First let's see where all the randomly generated (x,y) co-ordinates with a value greater than 1 for the function x^2+y^2 go in the plot. As you can clearly see, all the points in magenta have fallen outside the circle, this means that if you plot the other points in cyan they will all be inside the circle. So our uniformly distributed points have more or less fallen into shapes proportional to their respective areas. Now if we take the ratio of the number of points to have fallen within the circle and within the square (that is the total number of points generated) and multiply this number by 4 we will get an approximation of the value of pi.

So this gets you motivated for the next part which is simple and where we obtain an estimate of pi using simply the ratio of the counts of these points. This value of pi is close but it isn't exactly pi (3.1415926), which means that our measure of pi has some uncertainty, so we go about trying to quantify this uncertainty, since what we did was a stochastic simulation we need to perform more runs of the same simulation so that we get an estimate of how much does the value of pi oscillate around the real value.

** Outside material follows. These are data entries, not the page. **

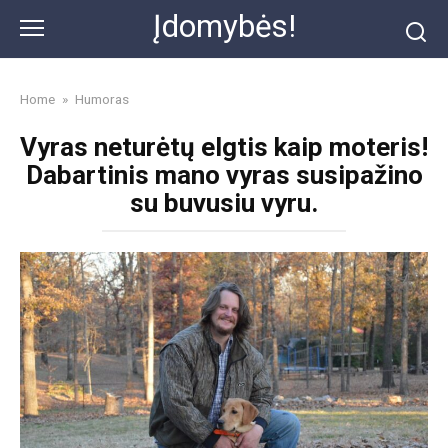
Skip
Įdomybės!
to
content
Home
»
Humoras
Vyras neturėtų elgtis kaip moteris!
Dabartinis mano vyras susipažino
su buvusiu vyru.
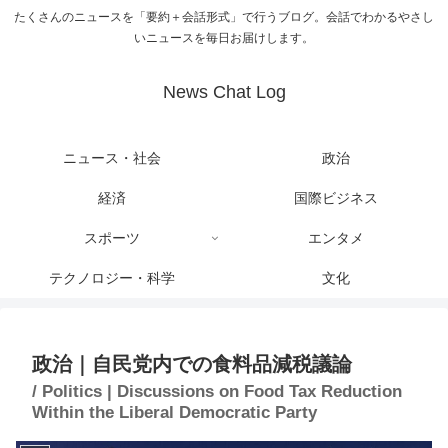
たくさんのニュースを「要約＋会話形式」で行うブログ。会話でわかるやさし
いニュースを毎日お届けします。
News Chat Log
ニュース・社会
政治
経済
国際ビジネス
スポーツ
エンタメ
テクノロジー・科学
文化
政治｜自民党内での食料品減税議論
/ Politics | Discussions on Food Tax Reduction
Within the Liberal Democratic Party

length(which(z<=1.0000000))/length(z))*4.0000000

[1] 3.14112

Now we repeat this process say 1000 times and we store the value of pi obtained for each iteration in a vector. After the 1000 runs are over, we look at the distribution of the value of pi over the course of 1000 runs. So now the error in measurement is the standard deviation of the distribution of pi. You can see in the histogram styled density plot that the mean value of the density which is the peak, coincides with the point on the x-axis where the real value of pi must be. This concept is similar to how you estimate a statistic like the Standard Error of Mean (SEM), so you repeatedly take values of the statistic by random sub-sampling, then the distribution of the sub-sampled statistics gives you the standard deviation of the statistic which if it turns out to be the mean is called SEM.

pi<-vector()

pb<-txtProgressBar(1,1000,style=3)
for(i in 1:1000)
{
setTxtProgressBar(pb,value=i)
x<-runif(1000000,min=-1,1)
y<-runif(1000000,min=-1,1)
z=x^2+y^2
pi[i]=(length(which(z<=1.0000000))/length(z))*4.0000000
}

# The mean value of this distribution of "pi-es" will be the value that is closest to pi

 plot(density(pi),col="red",type="h")
 
mean(pi)
3.141579 # which is pretty close to the real value
 

> sd(pi)
[1] 0.001547173

# is the measure of our error in the sampling statistic that we used to estimate the value of pi, we can improve the estimate of the value of pi by increasing both the number of points used as darts in the simulation and also the number of iterations for which we repeat the complete process.